In questi giorni Cremona è al centro di tante discussioni per questa idea del Team Italia. Secondo te è una cosa fattibile e sostenibile? Non comporterà qualche tipo di sacrificio a livello di risultati nel breve periodo?

“L’idea che hanno avuto Vacirca e Sacchetti nasce già dagli anni scorsi e trova in questo momento storico terreno fertile per essere attuata. Negli ultimi anni la pallacanestro ha dimostrato un po’ i suoi punti deboli e per ripartire servono novità ed entusiasmo, cose che sono alla base di questa idea. Personalmente credo che sia un’idea che per il nostro movimento diventerà molto funzionale perché permetterà a giocatori giovani e ambiziosi di avere un trampolino di lancio importante. La situazione tecnica e societaria di Cremona lo permette, specialmente per la figura del coach, dal suo stile alla sua capacità di trasmettere fiducia a tutti i giocatori che allena, dai più giovani ai più vecchi. Nel far prendere coscienza dei propri mezzi ai giocatori, Meo è un fuoriclasse. Per quanto riguarda l’ambiente, credo che Cremona ci permetterà di vivere in maniera molto serena questo esperimento. Ci saranno difficoltà, questo è sicuro, ma con l’entusiasmo credo si possano superare tanti limiti e ostali. Credo ci sia l’armonia giusta per provarci”.

Come invece cambierà il tuo approccio al lavoro in caso di effettiva formazione di questo Team Italia?

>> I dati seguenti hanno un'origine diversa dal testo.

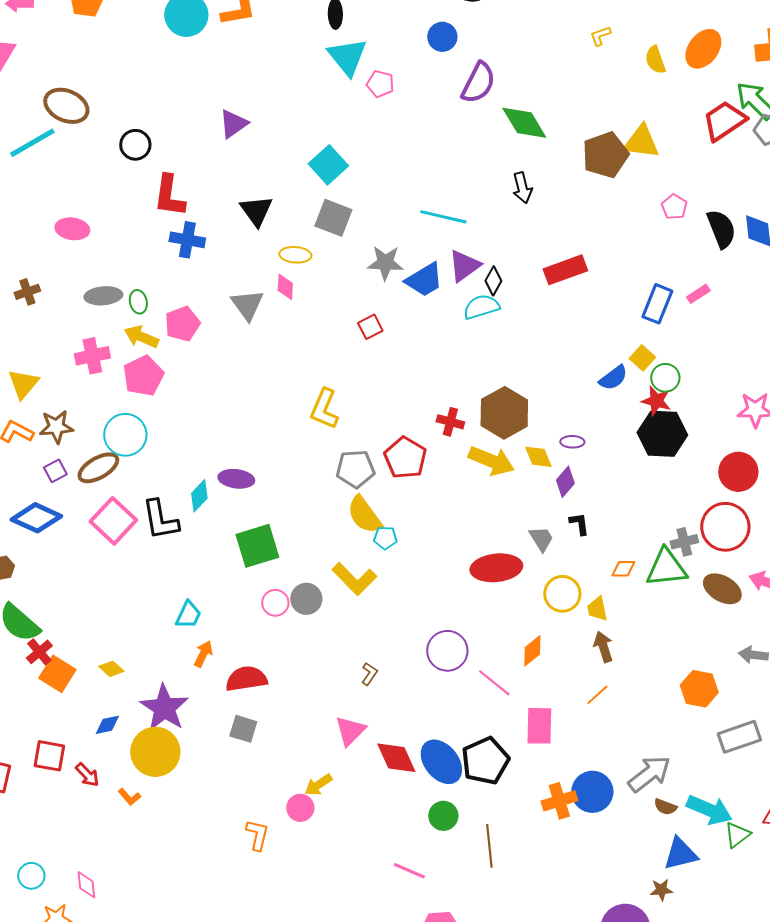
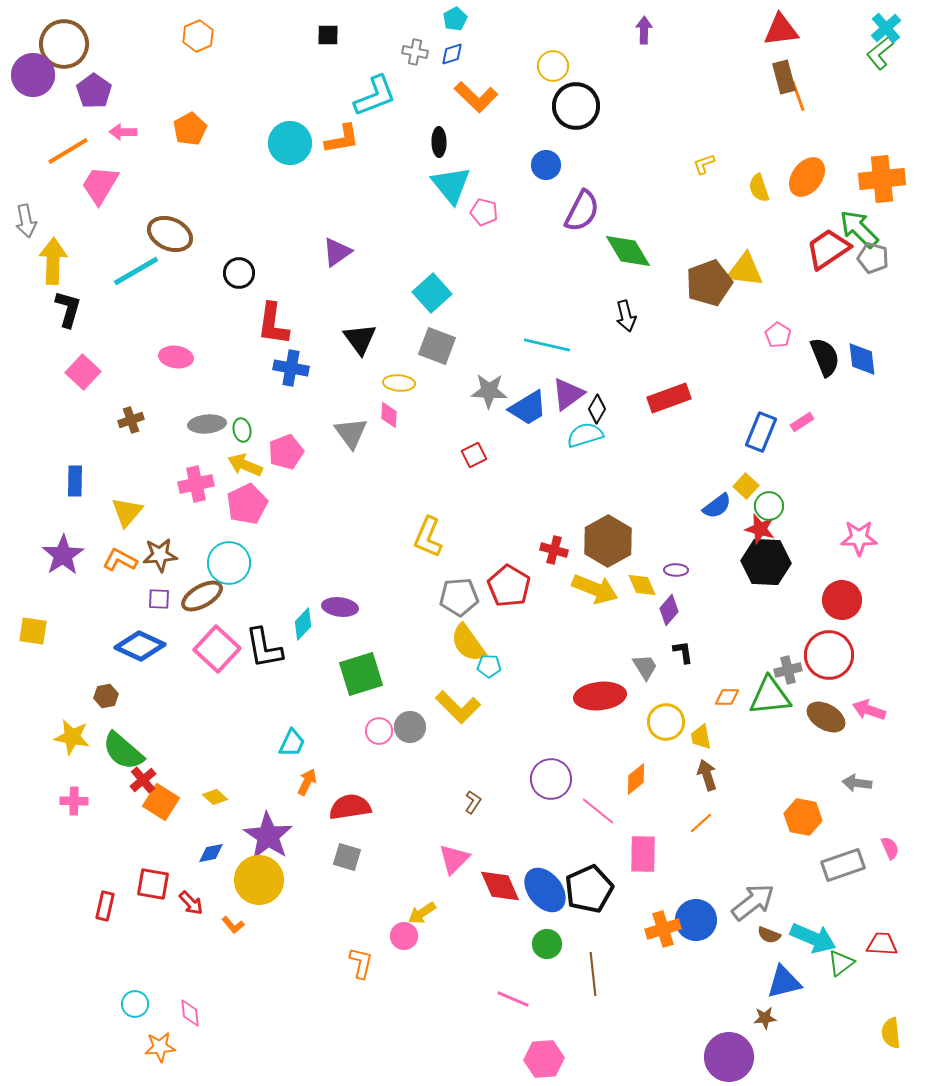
purple square: (55, 471) -> (159, 599), turned 30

“Cambierà poco. Continuerò a credere fermamente che abbiamo bisogno di creare giocatori che si sentano tali. Ho imparato, guardando Sacchetti lavorare, che un giocatore che ha paura di fare le cose non diventerà mai un giocatore di alto livello. Il mio lavoro è quello di creare sicurezza tecnica e fiducia in se stessi, in modo che questi giovani, quando verranno chiamati in casa, possano dare un contributo fatto di idea e intraprendenza e non di paura di sbagliare. Spesso quando si parla di costruire un sistema vincente a livello giovanile, si intende costruire squadre vincenti che giochino bene. Ma questo tipo di squadre spesso sono organizzazioni che riescono a nascondere le lacune dei propri giocatori. Noi, invece, abbiamo il dovere di lavorare su queste lacune e farle diventare abilità. Cambierà poco, continueremo solo a portare avanti le nostre idee con più convinzione”.